The normalization of option B) can easily fall apart with scale though (and obviously Option A scales even less): think about merchants having different locations and now we need to normalize the merchant table further into merchants and merchant_locations. I am not going to attempt to trivialize the data model LivingSocial probably by trying to come up with the most normalized form here, and am instead going to concentrate on simplicity, retaining just enough complexity to be able to easily solve the given requirements (and a few others that I dreamed up above). Hence, my choice at this point is Option A.
File format validations
Although it's mentioned that I can assume the file's columns to always remain in the same order and that all the fields will be present, for the sake of completeness I added validations to my models. In doing so, I saw that it was easy enough to make the fields order-independent and thus much more flexible for end-users. Technically, it goes beyond the requirements, but I hope that's ok. Take a look at the cucumber features for examples of such validations.

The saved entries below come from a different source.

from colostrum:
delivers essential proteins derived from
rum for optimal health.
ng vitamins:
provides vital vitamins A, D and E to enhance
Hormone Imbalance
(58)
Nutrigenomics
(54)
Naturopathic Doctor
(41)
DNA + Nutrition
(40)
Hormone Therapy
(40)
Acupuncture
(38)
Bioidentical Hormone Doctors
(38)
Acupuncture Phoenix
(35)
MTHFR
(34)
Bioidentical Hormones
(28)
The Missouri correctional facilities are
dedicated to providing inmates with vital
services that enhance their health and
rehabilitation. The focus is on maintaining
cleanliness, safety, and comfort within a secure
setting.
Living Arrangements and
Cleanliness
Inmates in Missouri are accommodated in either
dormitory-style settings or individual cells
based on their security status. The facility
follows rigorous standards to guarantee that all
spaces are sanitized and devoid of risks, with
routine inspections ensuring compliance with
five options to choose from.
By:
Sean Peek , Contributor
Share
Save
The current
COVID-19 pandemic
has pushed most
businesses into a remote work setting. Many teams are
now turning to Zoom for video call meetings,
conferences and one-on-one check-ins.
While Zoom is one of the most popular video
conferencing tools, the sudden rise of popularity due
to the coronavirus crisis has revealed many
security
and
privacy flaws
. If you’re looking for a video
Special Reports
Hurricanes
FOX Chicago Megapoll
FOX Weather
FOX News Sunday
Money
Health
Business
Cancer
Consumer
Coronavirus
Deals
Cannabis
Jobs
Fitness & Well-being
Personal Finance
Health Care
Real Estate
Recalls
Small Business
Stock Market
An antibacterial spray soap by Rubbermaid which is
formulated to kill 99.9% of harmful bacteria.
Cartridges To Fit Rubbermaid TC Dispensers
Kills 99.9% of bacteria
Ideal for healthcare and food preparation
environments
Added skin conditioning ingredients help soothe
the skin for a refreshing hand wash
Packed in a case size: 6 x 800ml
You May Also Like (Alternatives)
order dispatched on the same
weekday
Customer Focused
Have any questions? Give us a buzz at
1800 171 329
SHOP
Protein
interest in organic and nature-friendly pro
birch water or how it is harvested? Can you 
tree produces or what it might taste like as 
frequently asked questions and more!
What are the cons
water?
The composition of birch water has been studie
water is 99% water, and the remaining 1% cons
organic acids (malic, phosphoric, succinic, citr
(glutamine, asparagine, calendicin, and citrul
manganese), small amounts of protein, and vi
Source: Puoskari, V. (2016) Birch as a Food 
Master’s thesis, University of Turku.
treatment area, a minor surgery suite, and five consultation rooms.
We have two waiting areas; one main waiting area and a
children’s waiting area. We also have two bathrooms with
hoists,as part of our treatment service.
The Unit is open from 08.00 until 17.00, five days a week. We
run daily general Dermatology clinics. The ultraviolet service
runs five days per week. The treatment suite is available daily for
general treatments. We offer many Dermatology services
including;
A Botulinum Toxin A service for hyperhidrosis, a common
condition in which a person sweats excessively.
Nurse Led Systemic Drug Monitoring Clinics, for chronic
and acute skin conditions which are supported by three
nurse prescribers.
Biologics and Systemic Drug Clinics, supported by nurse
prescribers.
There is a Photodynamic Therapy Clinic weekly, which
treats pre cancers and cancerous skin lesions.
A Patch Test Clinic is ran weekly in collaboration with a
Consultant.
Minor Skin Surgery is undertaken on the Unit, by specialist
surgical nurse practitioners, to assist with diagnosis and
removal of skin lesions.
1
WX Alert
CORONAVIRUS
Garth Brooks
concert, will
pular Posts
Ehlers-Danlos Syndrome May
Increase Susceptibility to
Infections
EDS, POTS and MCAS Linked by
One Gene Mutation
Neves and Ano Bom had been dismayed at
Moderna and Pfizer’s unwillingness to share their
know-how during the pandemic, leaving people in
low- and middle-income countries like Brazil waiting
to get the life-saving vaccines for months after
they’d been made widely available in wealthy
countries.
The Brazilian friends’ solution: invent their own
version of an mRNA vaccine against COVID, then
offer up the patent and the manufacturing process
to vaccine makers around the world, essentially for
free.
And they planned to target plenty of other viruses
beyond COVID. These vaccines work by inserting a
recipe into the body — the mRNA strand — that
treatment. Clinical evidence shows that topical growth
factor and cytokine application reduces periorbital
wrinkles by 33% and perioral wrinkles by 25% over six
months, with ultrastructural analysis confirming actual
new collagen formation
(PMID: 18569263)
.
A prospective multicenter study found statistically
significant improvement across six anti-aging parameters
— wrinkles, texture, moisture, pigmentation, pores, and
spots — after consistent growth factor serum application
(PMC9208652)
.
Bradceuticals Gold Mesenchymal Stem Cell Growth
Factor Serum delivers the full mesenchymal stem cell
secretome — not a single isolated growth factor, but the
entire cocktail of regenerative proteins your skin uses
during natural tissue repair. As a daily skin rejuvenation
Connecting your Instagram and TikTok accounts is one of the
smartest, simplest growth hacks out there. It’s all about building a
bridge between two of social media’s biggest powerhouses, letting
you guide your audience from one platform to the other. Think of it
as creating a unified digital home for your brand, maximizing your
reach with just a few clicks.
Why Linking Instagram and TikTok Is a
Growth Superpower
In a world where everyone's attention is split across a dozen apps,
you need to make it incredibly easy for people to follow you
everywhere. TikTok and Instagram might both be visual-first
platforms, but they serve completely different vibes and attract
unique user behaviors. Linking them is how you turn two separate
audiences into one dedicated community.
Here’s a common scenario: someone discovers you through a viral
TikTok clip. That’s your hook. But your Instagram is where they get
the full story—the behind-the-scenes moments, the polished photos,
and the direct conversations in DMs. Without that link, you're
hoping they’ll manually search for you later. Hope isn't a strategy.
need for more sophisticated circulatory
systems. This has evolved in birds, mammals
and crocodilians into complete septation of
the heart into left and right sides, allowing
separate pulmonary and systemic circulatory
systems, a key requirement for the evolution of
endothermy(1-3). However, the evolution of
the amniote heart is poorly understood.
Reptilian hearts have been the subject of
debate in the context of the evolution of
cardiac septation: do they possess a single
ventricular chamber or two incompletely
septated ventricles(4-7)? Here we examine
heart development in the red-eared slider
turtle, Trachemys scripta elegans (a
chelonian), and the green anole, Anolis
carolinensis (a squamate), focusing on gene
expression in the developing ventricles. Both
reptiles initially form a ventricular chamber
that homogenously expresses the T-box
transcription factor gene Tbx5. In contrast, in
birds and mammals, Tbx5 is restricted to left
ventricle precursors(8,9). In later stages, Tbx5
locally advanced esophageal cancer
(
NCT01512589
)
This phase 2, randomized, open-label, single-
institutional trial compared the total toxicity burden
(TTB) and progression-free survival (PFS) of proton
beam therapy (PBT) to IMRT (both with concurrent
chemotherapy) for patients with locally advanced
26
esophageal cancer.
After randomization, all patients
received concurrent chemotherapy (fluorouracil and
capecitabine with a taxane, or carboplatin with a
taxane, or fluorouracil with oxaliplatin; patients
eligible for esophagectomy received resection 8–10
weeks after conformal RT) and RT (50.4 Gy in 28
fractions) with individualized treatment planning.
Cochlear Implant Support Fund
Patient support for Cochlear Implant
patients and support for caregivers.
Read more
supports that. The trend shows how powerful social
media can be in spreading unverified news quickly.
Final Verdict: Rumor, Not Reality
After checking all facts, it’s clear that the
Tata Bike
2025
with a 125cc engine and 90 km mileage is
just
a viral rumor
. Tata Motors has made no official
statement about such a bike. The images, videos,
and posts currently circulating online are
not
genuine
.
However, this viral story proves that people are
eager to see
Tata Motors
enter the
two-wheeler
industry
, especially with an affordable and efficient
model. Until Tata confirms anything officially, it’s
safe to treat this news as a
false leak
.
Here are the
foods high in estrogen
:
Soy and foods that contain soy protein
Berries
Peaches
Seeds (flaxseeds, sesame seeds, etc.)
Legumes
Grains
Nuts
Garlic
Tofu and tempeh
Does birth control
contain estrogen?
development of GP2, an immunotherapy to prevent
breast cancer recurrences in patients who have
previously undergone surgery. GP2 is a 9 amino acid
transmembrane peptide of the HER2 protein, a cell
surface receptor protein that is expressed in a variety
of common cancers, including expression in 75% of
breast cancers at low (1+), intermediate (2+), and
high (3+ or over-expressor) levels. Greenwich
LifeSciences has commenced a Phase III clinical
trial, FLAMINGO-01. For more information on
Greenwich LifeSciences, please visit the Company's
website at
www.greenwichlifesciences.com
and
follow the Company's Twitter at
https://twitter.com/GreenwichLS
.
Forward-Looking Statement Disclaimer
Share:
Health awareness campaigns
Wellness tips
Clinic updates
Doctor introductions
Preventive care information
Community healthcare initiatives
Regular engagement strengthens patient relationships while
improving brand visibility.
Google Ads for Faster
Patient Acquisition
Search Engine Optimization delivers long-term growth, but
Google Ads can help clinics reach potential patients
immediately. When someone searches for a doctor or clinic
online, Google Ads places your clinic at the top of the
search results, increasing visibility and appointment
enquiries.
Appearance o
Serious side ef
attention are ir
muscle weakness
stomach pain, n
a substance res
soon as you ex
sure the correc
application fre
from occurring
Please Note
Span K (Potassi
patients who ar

Like any project, this is work in progress. As can be seen in the Pivotal Tracker backlog here are a few things that can be done:
Right now the POST of the file renders the view. This can confuse users if they try to refresh (as it's a form POST the browser shows a warning). We can do a redirect, but to where is an interesting question. We'd probably need either a index page for our deals.
Right now, everything is done in the HTTP request. Meaning the experience will be bad if the file is huge. The first step will be using something like pjax/ajax. Eventually the file should be processed asynchronously: using something like background-job or resque (or perhaps SQS messages that talk to the processing apps that are running separately). But then again, we don't want to prematurely optimize.
Eventually the DataFile model has become kind of big. Perhaps we should create a separate DataFileLine class and have that hold one Deal and one Purchase and the DataFile model holing a collection of DataFileLines. Just an idea.